My new ALS management strategy is to give myself a mission
How I'm conquering my daily challenges by setting specifically targeted goals
As much as I’d love to be perceived as an I’ve-got-it-all-figured-out sort of ALS patient, I’m not. I have to invent mental strategies all the time to help me navigate through my day. Lately, I’ve been easily distracted and not paying attention to what I’m doing. Only then will an episode of nearly tripping or almost choking pull me from my fuzzy thinking and back into the present moment.
Maybe it’s just the changing weather, my feeling that the world is moving faster, or the daily bombardment of ads and grim news that sets my thoughts swirling like a shaken snow globe. I needed a quick mental prompt. Something more than “just breathe,” more than “notice my surroundings,” and I found it by imagining that I have a mission.
Here’s how it works.
Traversing the moat
When I arrived at the salon the other day for my monthly haircut, I found a challenge waiting for me. The day was busy, with cars filling the parking lot. Customers were darting in and out of the single-door entrance and sidestepping rivets of water collecting on the brick patio out front, all because one staff member was watering the pots there with a long, serpentine hose.
My husband parked our van near the entrance, but I still had to cross an area of gravel to reach the patio area, plus navigate the various obstacles awaiting me. That’s when a stern voice in my head said, “Dagmar, your mission is to make it from here to inside the building.”

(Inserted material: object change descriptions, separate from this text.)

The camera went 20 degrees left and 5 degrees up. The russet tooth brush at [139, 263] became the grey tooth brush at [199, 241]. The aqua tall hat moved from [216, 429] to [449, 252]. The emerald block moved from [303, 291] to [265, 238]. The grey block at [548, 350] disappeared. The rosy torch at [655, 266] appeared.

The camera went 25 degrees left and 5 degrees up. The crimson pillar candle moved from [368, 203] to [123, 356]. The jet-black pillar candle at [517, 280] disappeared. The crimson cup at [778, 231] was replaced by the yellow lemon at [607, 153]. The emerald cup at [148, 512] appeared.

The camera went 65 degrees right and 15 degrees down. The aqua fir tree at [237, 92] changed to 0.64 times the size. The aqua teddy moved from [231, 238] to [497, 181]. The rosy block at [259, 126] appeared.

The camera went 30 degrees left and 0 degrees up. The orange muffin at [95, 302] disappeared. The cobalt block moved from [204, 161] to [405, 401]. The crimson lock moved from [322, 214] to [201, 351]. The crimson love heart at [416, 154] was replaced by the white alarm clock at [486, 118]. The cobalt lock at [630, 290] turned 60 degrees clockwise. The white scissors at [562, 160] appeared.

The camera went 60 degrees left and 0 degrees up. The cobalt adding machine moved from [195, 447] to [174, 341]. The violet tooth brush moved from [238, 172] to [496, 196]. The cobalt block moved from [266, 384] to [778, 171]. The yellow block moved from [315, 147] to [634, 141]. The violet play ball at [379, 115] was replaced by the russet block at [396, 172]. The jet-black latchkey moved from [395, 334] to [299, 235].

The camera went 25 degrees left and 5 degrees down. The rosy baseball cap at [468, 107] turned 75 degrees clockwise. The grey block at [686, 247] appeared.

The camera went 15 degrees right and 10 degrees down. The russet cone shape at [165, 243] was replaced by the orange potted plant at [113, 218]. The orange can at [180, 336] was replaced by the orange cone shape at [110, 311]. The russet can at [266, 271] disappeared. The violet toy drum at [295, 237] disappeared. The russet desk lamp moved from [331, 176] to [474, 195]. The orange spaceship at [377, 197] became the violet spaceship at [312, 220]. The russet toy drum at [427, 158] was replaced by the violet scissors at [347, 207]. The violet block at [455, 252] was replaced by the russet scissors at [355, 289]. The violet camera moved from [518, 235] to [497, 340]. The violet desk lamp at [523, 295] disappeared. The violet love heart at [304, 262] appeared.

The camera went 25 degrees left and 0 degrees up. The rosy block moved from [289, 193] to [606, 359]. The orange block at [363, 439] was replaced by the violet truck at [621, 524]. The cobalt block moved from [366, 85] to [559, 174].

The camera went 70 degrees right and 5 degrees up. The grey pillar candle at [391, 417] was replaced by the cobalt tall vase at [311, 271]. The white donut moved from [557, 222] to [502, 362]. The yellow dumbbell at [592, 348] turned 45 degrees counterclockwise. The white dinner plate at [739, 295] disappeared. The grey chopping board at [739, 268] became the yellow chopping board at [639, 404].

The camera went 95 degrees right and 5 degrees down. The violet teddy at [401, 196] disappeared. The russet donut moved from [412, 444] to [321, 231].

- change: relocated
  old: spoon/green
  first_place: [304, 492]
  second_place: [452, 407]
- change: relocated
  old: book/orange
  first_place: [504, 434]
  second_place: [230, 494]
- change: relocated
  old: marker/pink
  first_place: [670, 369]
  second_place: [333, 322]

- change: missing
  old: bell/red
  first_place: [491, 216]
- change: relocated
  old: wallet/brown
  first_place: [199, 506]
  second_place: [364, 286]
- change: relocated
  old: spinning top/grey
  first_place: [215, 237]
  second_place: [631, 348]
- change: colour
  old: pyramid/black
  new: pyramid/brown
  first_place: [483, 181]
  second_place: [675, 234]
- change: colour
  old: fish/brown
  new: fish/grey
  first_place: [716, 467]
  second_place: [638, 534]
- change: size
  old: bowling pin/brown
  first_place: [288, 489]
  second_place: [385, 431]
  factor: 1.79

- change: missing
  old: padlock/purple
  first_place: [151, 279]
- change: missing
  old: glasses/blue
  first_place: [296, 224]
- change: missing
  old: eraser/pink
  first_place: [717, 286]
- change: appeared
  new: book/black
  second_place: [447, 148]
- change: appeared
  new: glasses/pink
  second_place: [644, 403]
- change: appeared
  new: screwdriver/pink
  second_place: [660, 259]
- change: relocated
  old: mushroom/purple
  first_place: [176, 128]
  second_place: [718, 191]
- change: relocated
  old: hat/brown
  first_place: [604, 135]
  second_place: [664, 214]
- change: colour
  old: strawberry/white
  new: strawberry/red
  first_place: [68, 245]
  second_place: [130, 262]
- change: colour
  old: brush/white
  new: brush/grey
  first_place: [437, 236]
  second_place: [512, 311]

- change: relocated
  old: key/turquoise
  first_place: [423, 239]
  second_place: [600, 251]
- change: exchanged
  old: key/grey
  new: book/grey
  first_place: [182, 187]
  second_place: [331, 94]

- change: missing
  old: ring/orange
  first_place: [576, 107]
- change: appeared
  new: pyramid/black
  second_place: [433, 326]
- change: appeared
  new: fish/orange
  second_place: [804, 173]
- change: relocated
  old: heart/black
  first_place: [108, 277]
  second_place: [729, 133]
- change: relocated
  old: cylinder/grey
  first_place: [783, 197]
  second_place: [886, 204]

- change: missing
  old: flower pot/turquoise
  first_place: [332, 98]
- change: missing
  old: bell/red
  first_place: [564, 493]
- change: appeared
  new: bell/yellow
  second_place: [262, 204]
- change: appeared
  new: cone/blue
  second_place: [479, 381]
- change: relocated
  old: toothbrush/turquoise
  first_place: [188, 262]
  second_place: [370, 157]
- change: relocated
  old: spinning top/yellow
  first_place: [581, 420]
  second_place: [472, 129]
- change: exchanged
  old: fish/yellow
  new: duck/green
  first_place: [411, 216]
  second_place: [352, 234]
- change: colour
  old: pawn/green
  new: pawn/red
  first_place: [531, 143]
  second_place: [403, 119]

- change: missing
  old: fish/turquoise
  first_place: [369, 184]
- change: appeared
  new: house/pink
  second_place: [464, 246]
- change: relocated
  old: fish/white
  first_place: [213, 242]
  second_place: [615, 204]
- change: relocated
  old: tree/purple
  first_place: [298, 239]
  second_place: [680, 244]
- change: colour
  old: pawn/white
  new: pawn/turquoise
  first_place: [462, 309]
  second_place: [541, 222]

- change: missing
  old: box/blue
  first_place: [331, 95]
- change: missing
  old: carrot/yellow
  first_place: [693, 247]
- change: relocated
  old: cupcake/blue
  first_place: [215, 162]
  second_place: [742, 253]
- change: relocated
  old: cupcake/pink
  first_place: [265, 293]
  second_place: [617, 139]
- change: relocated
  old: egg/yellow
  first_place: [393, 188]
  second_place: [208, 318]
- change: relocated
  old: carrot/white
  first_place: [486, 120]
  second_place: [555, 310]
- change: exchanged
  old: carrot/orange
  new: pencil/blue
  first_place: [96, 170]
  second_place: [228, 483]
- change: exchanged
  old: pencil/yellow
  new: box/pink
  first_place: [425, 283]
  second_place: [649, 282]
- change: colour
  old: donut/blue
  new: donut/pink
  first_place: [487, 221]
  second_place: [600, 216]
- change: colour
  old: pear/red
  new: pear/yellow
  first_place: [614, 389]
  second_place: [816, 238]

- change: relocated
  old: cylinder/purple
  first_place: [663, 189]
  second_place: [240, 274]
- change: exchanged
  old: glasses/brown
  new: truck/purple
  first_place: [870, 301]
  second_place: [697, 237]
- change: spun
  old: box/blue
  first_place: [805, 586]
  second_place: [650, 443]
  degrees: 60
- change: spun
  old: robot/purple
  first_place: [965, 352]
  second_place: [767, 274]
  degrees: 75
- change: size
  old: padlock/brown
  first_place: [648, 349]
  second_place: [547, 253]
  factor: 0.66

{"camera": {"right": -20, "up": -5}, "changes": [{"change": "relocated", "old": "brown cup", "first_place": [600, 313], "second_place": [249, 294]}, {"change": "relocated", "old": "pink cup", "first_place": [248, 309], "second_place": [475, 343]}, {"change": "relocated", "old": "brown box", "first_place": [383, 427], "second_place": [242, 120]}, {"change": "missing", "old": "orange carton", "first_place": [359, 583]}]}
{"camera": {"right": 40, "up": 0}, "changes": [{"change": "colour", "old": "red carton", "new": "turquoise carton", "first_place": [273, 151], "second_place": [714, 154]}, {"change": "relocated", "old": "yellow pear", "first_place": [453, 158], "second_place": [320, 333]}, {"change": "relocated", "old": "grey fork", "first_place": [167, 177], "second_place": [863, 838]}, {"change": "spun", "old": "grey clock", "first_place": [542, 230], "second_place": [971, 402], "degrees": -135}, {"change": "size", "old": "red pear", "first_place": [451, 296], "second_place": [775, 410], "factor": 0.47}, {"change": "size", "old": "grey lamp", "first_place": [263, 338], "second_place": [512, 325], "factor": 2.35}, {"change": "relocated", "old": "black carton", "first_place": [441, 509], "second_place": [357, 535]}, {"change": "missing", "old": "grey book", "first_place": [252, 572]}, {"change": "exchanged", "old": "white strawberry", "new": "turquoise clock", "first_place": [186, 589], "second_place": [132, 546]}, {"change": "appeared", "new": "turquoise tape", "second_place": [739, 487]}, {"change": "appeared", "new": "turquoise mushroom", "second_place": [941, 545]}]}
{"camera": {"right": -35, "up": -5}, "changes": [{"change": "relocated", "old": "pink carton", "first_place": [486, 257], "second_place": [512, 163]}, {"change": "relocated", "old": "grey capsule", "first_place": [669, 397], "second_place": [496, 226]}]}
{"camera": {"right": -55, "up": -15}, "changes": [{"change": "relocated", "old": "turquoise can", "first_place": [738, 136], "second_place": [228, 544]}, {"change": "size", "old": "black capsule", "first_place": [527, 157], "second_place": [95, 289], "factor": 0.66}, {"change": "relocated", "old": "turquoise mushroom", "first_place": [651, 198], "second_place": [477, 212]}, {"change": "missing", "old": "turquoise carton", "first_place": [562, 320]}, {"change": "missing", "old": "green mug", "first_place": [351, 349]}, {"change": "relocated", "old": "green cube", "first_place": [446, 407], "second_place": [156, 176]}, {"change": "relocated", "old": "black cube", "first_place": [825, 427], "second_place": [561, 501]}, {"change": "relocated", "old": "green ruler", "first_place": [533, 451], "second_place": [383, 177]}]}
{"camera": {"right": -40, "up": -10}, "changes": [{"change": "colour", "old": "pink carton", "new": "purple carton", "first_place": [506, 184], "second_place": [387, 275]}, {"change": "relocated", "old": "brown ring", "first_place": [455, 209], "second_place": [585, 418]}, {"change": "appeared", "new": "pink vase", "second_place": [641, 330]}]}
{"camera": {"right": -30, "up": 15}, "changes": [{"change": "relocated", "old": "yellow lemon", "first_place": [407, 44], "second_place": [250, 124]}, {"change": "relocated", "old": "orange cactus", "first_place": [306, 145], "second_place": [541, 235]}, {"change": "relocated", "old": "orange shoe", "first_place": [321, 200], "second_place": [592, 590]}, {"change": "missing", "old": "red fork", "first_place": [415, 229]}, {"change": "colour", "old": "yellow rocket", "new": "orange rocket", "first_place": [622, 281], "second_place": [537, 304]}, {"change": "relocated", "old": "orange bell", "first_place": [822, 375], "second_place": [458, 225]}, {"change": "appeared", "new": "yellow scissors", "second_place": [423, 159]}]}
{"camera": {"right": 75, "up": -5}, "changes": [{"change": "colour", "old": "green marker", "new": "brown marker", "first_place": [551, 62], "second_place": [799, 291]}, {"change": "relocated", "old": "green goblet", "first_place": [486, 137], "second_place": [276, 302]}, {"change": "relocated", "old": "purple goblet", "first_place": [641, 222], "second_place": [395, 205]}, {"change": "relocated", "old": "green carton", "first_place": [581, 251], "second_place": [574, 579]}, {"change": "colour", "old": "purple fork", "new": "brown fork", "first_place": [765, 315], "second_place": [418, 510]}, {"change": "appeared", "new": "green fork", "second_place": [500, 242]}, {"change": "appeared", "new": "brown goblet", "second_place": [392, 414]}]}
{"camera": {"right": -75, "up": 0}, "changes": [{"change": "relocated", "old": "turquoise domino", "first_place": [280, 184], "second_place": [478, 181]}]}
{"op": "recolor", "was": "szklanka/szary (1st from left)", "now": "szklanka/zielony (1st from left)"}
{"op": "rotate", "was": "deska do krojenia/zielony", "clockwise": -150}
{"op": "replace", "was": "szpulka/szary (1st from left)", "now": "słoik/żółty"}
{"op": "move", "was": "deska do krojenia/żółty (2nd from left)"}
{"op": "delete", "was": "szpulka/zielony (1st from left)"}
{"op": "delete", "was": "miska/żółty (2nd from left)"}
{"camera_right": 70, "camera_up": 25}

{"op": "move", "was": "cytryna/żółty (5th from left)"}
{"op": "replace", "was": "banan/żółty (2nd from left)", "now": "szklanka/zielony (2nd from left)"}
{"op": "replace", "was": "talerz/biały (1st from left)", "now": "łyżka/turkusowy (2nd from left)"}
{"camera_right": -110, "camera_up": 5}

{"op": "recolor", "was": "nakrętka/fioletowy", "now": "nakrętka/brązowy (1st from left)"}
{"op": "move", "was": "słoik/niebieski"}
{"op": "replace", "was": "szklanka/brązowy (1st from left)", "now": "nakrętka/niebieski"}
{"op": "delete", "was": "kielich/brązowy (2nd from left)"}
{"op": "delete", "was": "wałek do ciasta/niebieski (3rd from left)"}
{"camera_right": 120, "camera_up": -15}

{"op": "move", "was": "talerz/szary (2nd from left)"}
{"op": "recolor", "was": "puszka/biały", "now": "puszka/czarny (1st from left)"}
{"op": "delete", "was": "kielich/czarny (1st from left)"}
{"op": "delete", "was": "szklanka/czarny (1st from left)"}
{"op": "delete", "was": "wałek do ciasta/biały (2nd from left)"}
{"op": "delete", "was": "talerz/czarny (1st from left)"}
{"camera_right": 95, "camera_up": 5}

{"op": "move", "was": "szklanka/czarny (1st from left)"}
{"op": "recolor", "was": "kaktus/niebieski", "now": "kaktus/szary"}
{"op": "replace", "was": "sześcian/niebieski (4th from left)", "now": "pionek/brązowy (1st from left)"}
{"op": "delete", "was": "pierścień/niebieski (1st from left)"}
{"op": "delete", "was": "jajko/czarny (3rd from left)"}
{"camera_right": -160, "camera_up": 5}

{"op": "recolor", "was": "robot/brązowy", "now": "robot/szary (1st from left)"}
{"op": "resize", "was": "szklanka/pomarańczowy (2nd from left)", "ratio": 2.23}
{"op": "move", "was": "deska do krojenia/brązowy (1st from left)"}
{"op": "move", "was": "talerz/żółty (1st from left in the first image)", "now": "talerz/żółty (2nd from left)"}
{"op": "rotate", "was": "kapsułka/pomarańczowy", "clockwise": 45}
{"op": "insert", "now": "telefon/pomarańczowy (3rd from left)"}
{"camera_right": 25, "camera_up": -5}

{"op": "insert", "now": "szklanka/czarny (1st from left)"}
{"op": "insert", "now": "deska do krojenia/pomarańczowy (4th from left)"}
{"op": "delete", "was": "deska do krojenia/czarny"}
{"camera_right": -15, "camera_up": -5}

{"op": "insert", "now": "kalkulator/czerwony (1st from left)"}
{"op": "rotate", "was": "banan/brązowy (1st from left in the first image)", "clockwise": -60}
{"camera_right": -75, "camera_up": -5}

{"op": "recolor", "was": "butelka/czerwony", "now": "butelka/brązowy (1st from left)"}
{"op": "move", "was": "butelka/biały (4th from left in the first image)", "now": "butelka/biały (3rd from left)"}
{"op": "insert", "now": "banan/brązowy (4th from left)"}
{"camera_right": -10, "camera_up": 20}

If you’re old enough to remember the original “Mission: Impossible” TV series, feel free to insert the familiar theme music here. I then imagined I were a Navy SEAL with a laserlike focus on getting in, getting out, and accomplishing my mission.
So, wearing my ankle-foot orthoses (AFOs), I pushed my rollator over the uneven, bumpy gravel and made it to the patio. Avoiding the missing and broken bricks along my route, I rolled through the water and let the scurrying customers dodge me.
No scattered thoughts, no anxiety. I told myself, “You can do this” — and when I did it, it felt good. My mental and physical energy had shifted to a sense of confidence.
My other missions
This strategy of identifying an imaginary mission has many times helped me deal with various frustrations, such as wrestling with the Velcro on my AFOs or using the handicapped stall in a public restroom and discovering the grab bars are wobbly and unreliable.
Whenever I need a quick way to focus my attention for a short time, I change the task to a mission, one that’s strategic and achievable.
That’s the thing about living with ALS: There’s always a challenge. And boy, do I try to meet each challenge head-on. From imagining I’m in a driver’s ed training film or an astronaut lost on Mars, to shifting into manual mode, these strategies help me, and I hope they can help you, too.
It’s all part of learning to live well while living with ALS.